(Pictured: Helen Reddy, circa 1976.)
(This is a repost from 2014. Perspective at the end is from 2016.)
April 9, 1976, is a Friday. Frisch’s Big Boy Restaurants in the greater Cincinnati area invite you in for fish fillets tonight with fries, salad, and a roll for $1.60. It’s the second day of the major-league baseball season, but only two games were played yesterday; 16 teams open their seasons today, including the Chicago Cubs, who lose to the Cardinals 5-0 in St. Louis. On a trip to Texas, President Ford visits the Alamo in San Antonio during the morning and then goes to Dallas. He throws out the first pitch at the Texas Rangers’ season opener, staying only for the first inning. In the first pro sports event at the new Seattle Kingdome, Pele scores two goals as the New York Cosmos defeat the Seattle Sounders in pro soccer, 2-1. Folksinger Phil Ochs, most famous for “I Ain’t Marching Anymore,” hangs himself; he was 35. A strong earthquake kills eight people in Ecuador. In Nagoya, Japan, a 13-year-old boy takes a series of photos that seem to show a UFO. In Syracuse, New York, the Onondaga County Public Library unveils its new logo. In Madison, Wisconsin, the first edition of a new weekly newspaper, Isthmus, is laid out in the living room of one of its co-founders.
New movies in theaters include All the President’s Men starring Dustin Hoffman and Robert Redford and Alfred Hitchcock’s Family Plot. On daytime TV, Foster Brooks ends a week co-hosting The Mike Douglas Show; guests today include Gloria Swanson, Frankie Valli, and Geraldo Rivera. The Merv Griffin Show welcomes Kaye Ballard, Jack Jones, comedian Charlie Callas and impressionist Marilyn Michaels. In prime time, the animated special The First Easter Rabbit, featuring the voices of Burl Ives and Robert Morse, airs on NBC, and so does The Rockford Files. CBS airs an episode of Sara, starring Brenda Vaccaro as a schoolteacher in an 1870 Colorado town. She will be nominated for an Emmy, but the show will end after 13 episodes.
Rush plays the Indianapolis Coliseum with special guests Ted Nugent and the Sutherland Brothers and Quiver. On separate bills, Genesis and Donovan play New York City. The Electric Light Orchestra and Journey play Huntsville, Alabama. Bruce Springsteen plays Colgate University in Hamilton, New York.
The Midnight Special airs on NBC following Johnny Carson. Host Helen Reddy welcomes Fleetwood Mac, who perform a blazing version of their new hit “Rhiannon.” Also on the show, Gary Wright, Barry Manilow, Queen, and Hamilton Joe Frank & Reynolds, who perform “Fallin’ in Love” with Reddy and their recent hit “Winners and Losers,” and then come back for a second spot doing “Every Day Without You.”
Perspective From the Present: I was equipment manager of the high school baseball team, and we had a scrimmage on that Friday after school. That night, a couple of friends and I went to the local drive-in theater for what I recall as some terrible movies (although I don’t remember what they were), killing time until midnight. The Key Club at my high school was putting on a marathon basketball game that weekend, in which teams signed up to play for an hour at a time from Friday afternoon through Sunday night. I was on a team scheduled to play at midnight and again at 5AM, so the night of April 9 and 10, 1976, marked the first time I ever stayed up all night. Spring break (known to us then as Easter vacation) started on Monday the 12th. On the Tuesday the 13th, I passed my behind-the-wheel test and got my driver’s license; on Wednesday the 14th, the local radio station said they’d hire me for the summer—although they didn’t follow through on that.

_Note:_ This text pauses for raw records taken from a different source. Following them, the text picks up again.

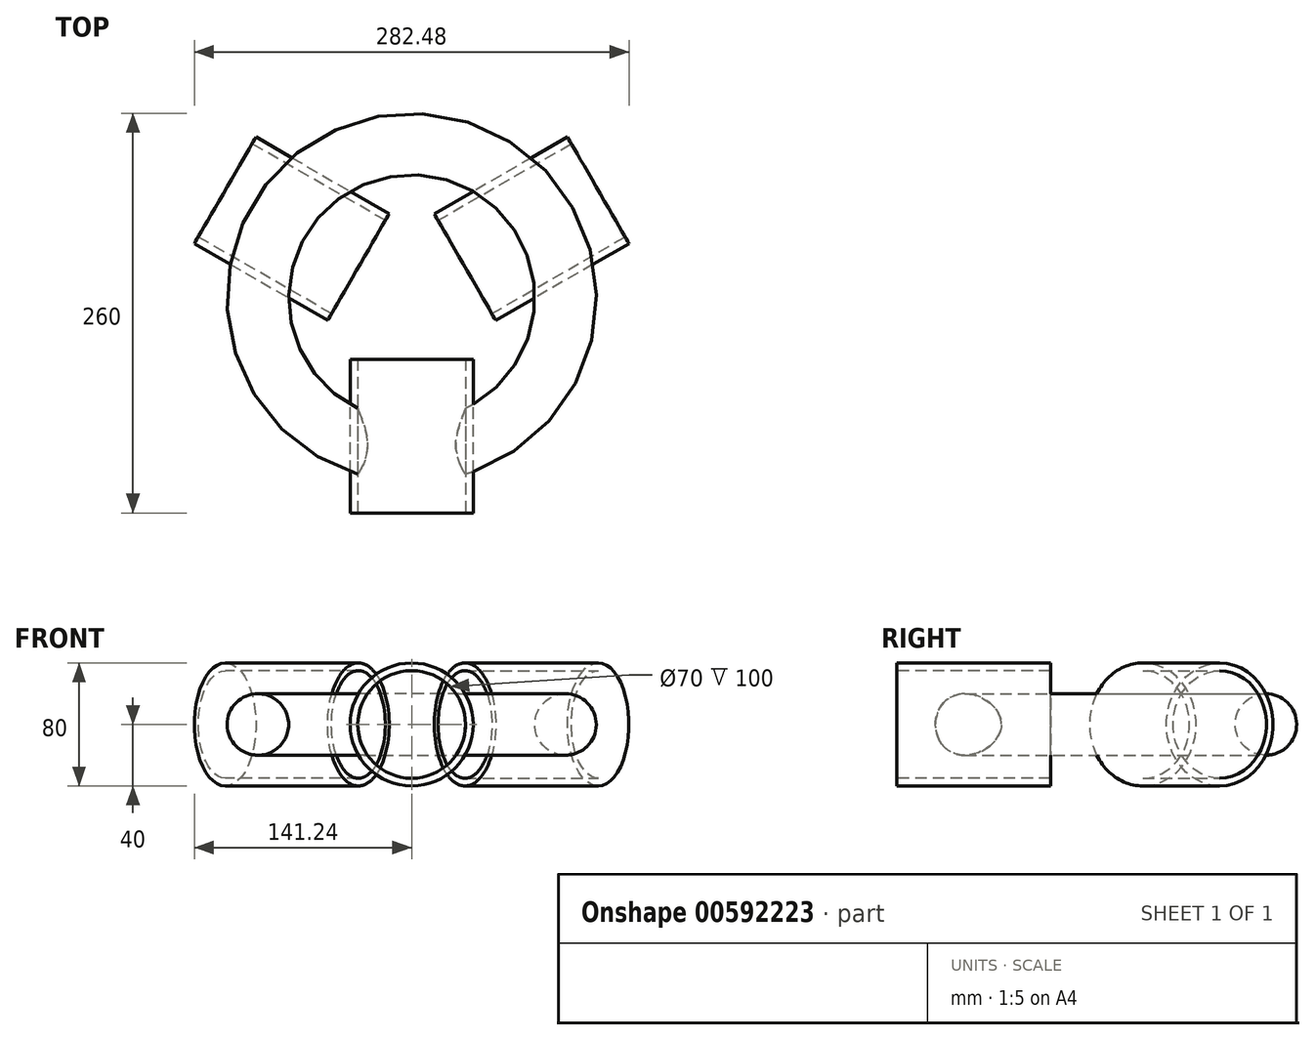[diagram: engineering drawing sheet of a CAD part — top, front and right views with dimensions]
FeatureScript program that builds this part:
annotation { "Feature Type Name" : "Feature", "Feature Type Description" : "" }
export const myFeature = defineFeature(function(context is Context, id is Id, definition is map)
    precondition{}
    {
        {
            var Q0;
            Q0=qCreatedBy(makeId("Front.planeOp"),FACE);
            var sketch = newSketch(context, id + "F0", { "sketchPlane" : qUnion([Q0])});
            skCircle(sketch, "E0", {"center": v(100, 0) * mm, "radius": 20 * mm});
            skLineSegment(sketch, "E1", {"start": v(0, 70.09) * mm, "end": v(0, -62.26) * mm, "construction": true});
            skSolve(sketch);
        }
        {
            var Q0;
            Q0 = qSketchRegion(id + "F0", true);
            var Q1;
            Q1=sQuery(id+"F0.wireOp",EDGE,"E1");
            revolve(context, id + "F1", {"entities" : qUnion([Q0]), "axis" : qUnion([Q1]), "revolveType" : RevolveType.FULL});
        }
        {
            var Q0;
            Q0=qCreatedBy(makeId("Front.planeOp"),FACE);
            cPlane(context, id + "F2", {"entities" : qUnion([Q0]), "cplaneType" : CPlaneType.OFFSET, "offset" : 40 * mm, "width" : 150 * mm, "height" : 150 * mm});
        }
        {
            var Q0;
            Q0=qCreatedBy(id+"F2.planeOp",FACE);
            var sketch = newSketch(context, id + "F3", { "sketchPlane" : qUnion([Q0])});
            skCircle(sketch, "E2", {"center": v(0, 0) * mm, "radius": 40 * mm});
            skSolve(sketch);
        }
        {
            var Q0;
            Q0 = qSketchRegion(id + "F3", true);
            extrude(context, id + "F4", {"entities" : qUnion([Q0]), "depth" : 100 * mm, "offsetDistance" : 25 * mm});
        }
        {
            var Q0;
            Q0=makeQuery(id+"F4.opExtrude","CAP_FACE",FACE,{"disambiguationData":[OSD([sQuery(id+"F3.wireOp",EDGE,"E2")])],"isStart":false});
            var sketch = newSketch(context, id + "F5", { "sketchPlane" : qUnion([Q0])});
            skCircle(sketch, "E3", {"center": v(0, 0) * mm, "radius": 35 * mm});
            skSolve(sketch);
        }
        {
            var Q0;
            Q0 = qSketchRegion(id + "F5", true);
            extrude(context, id + "F6", {"entities" : qUnion([Q0]), "operationType" : NewBodyOperationType.REMOVE, "oppositeDirection" : true, "depth" : 100 * mm, "offsetDistance" : 25 * mm});
        }
        {
            var Q0;
            Q0=makeQuery(id+"F4.opExtrude","SWEPT_BODY",BODY,{"disambiguationData":[OSD([sQuery(id+"F3.wireOp",EDGE,"E2")])]});
            var Q1;
            Q1=sQuery(id+"F0.wireOp",EDGE,"E1");
            circularPattern(context, id + "F7", {"entities" : qUnion([Q0]), "axis" : qUnion([Q1]), "angle" : 360 * degree, "instanceCount" : 3, "equalSpace" : true});
        }
    });
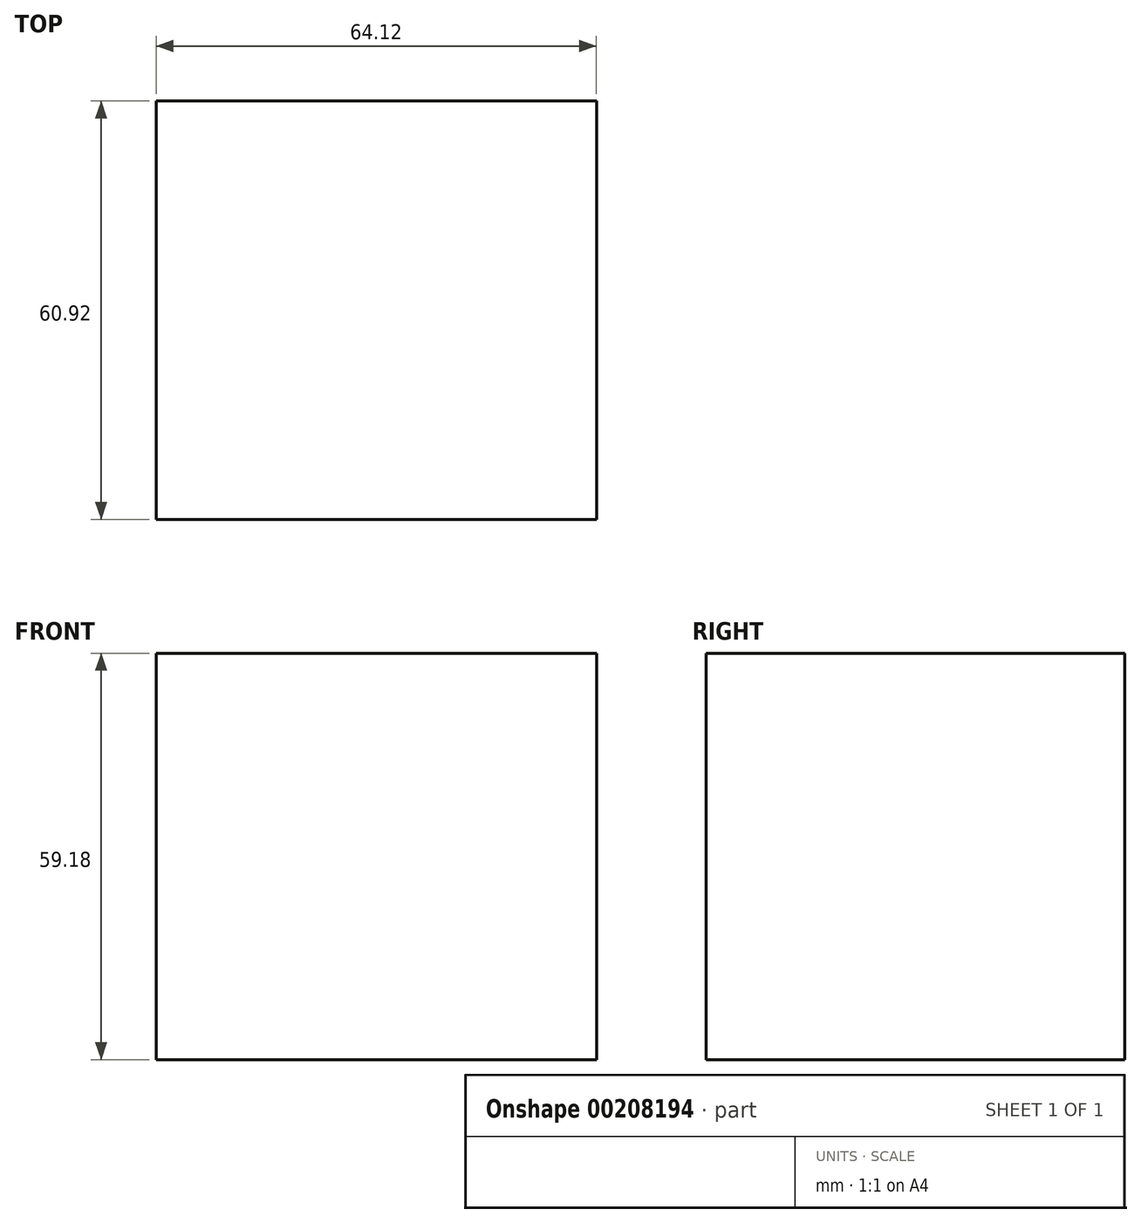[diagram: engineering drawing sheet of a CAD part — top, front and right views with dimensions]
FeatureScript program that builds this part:
annotation { "Feature Type Name" : "Feature", "Feature Type Description" : "" }
export const myFeature = defineFeature(function(context is Context, id is Id, definition is map)
    precondition{}
    {
        {
            var Q0;
            Q0=qCreatedBy(makeId("Top.planeOp"),FACE);
            var sketch = newSketch(context, id + "F0", { "sketchPlane" : qUnion([Q0])});
            skLineSegment(sketch, "E0.bottom", {"start": v(-32.06, 30.46) * mm, "end": v(32.06, 30.46) * mm});
            skLineSegment(sketch, "E0.top", {"start": v(-32.06, -30.46) * mm, "end": v(32.06, -30.46) * mm});
            skLineSegment(sketch, "E0.left", {"start": v(-32.06, 30.46) * mm, "end": v(-32.06, -30.46) * mm});
            skLineSegment(sketch, "E0.right", {"start": v(32.06, 30.46) * mm, "end": v(32.06, -30.46) * mm});
            skPoint(sketch, "E0.middle", {"position": v(0, 0) * mm});
            skSolve(sketch);
        }
        {
            var Q0;
            Q0 = qSketchRegion(id + "F0", true);
            extrude(context, id + "F1", {"entities" : qUnion([Q0]), "depth" : 59.18 * mm});
        }
    });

An eventful few days, for sure. And now 40 years behind us.
2 thoughts on “April 9, 1976”
I might have made a similar remark in 2014, but you had me at Big Boy.
Gerald Ford’s visit to the Alamo that day loom large in Mexican-American legend, because he was served a plate of tamales, and took a bite of one without removing the husk. The Great Tamale Incident was even taught to me in my Chicano Studies class in college in the early 80’s, as an example of a huge gaffe by a clueless white politician attempting to pander to the Hispanic community, and failing miserably.